--- SUPPLIED MATERIAL Enclosed Below ---
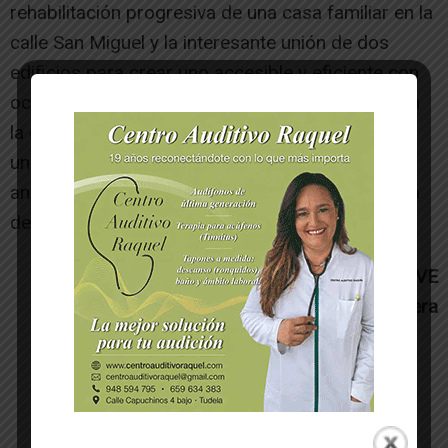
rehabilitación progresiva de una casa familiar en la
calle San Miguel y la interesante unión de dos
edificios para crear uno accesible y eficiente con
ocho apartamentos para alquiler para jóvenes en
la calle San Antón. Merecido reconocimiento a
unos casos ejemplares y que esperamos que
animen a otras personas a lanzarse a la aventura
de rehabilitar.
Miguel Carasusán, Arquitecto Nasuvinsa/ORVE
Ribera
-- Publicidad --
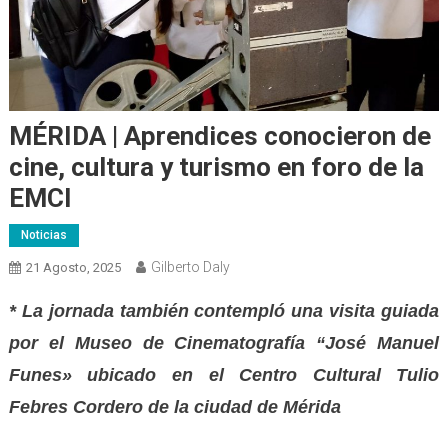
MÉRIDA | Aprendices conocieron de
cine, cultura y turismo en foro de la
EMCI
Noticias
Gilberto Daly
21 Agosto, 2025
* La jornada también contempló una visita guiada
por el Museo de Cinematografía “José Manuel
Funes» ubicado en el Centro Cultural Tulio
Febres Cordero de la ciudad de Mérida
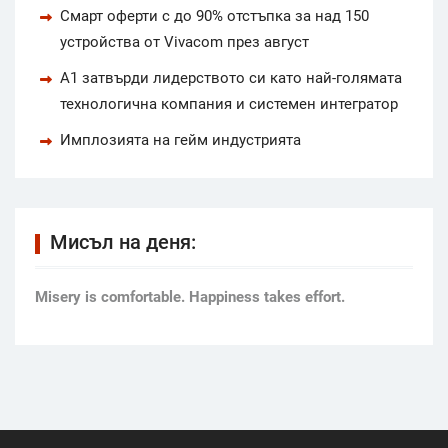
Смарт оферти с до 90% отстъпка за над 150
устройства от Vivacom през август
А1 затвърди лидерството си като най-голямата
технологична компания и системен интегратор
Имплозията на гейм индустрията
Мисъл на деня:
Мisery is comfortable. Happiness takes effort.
--- End of Enclosed SUPPLIED MATERIAL ---
● EXERCISE INSTRUCTIONS
Rewrite the lines from the start of the records through the line containing "Febres Cordero de la ciudad de Mérida", inclusive, replacing each "calle" with "avenida" and leaving everything else unchanged. Leave the pictures out of your answer.

● YOUR RESPONSE
rehabilitación progresiva de una casa familiar en la
avenida San Miguel y la interesante unión de dos
edificios para crear uno accesible y eficiente con
ocho apartamentos para alquiler para jóvenes en
la avenida San Antón. Merecido reconocimiento a
unos casos ejemplares y que esperamos que
animen a otras personas a lanzarse a la aventura
de rehabilitar.
Miguel Carasusán, Arquitecto Nasuvinsa/ORVE
Ribera
-- Publicidad --
MÉRIDA | Aprendices conocieron de
cine, cultura y turismo en foro de la
EMCI
Noticias
Gilberto Daly
21 Agosto, 2025
* La jornada también contempló una visita guiada
por el Museo de Cinematografía “José Manuel
Funes» ubicado en el Centro Cultural Tulio
Febres Cordero de la ciudad de Mérida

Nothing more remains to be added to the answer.